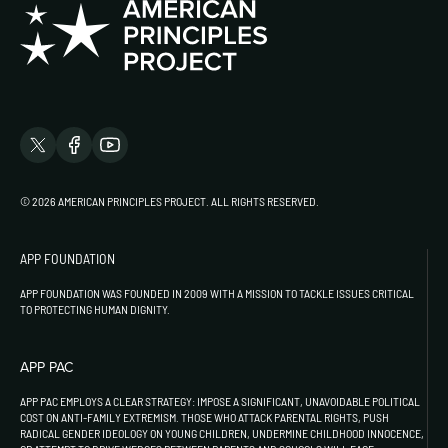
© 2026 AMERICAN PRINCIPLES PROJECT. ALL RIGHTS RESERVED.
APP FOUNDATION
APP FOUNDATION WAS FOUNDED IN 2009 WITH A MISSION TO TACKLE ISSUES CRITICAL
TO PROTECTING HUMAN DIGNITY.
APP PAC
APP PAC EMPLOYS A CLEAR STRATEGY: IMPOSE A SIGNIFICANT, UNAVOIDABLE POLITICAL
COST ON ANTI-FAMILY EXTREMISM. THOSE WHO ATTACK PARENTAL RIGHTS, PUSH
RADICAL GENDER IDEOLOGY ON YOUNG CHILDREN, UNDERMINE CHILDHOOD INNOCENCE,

==

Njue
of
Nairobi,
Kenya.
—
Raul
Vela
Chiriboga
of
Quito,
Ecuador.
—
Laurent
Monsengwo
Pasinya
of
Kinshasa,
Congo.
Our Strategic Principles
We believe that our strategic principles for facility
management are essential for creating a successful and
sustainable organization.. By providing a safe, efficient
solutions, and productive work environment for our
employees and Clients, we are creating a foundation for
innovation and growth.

==

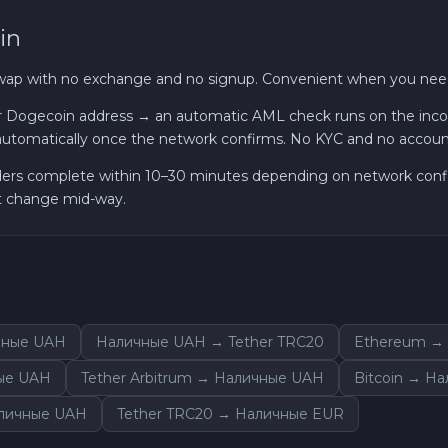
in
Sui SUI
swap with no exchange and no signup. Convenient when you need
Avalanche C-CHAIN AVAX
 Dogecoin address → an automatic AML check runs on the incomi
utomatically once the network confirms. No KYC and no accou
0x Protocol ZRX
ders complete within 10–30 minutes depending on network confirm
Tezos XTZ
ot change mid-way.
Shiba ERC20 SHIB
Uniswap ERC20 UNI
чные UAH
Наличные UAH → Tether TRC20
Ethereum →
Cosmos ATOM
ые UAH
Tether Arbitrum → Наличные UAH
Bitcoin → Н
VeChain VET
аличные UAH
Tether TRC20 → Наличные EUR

TO DO: Turn the lines of the records that begin with the line containing "ALL RIGHTS RESERVED." and end with the line containing "RADICAL GENDER IDEOLOGY" into a Markdown table with the columns Row and Line Text, leaving out any blank lines.

SOLVED EXERCISE:
| Row | Line Text |
|---|---|
| 1 | © 2026 AMERICAN PRINCIPLES PROJECT. ALL RIGHTS RESERVED. |
| 2 | APP FOUNDATION |
| 3 | APP FOUNDATION WAS FOUNDED IN 2009 WITH A MISSION TO TACKLE ISSUES CRITICAL |
| 4 | TO PROTECTING HUMAN DIGNITY. |
| 5 | APP PAC |
| 6 | APP PAC EMPLOYS A CLEAR STRATEGY: IMPOSE A SIGNIFICANT, UNAVOIDABLE POLITICAL |
| 7 | COST ON ANTI-FAMILY EXTREMISM. THOSE WHO ATTACK PARENTAL RIGHTS, PUSH |
| 8 | RADICAL GENDER IDEOLOGY ON YOUNG CHILDREN, UNDERMINE CHILDHOOD INNOCENCE, |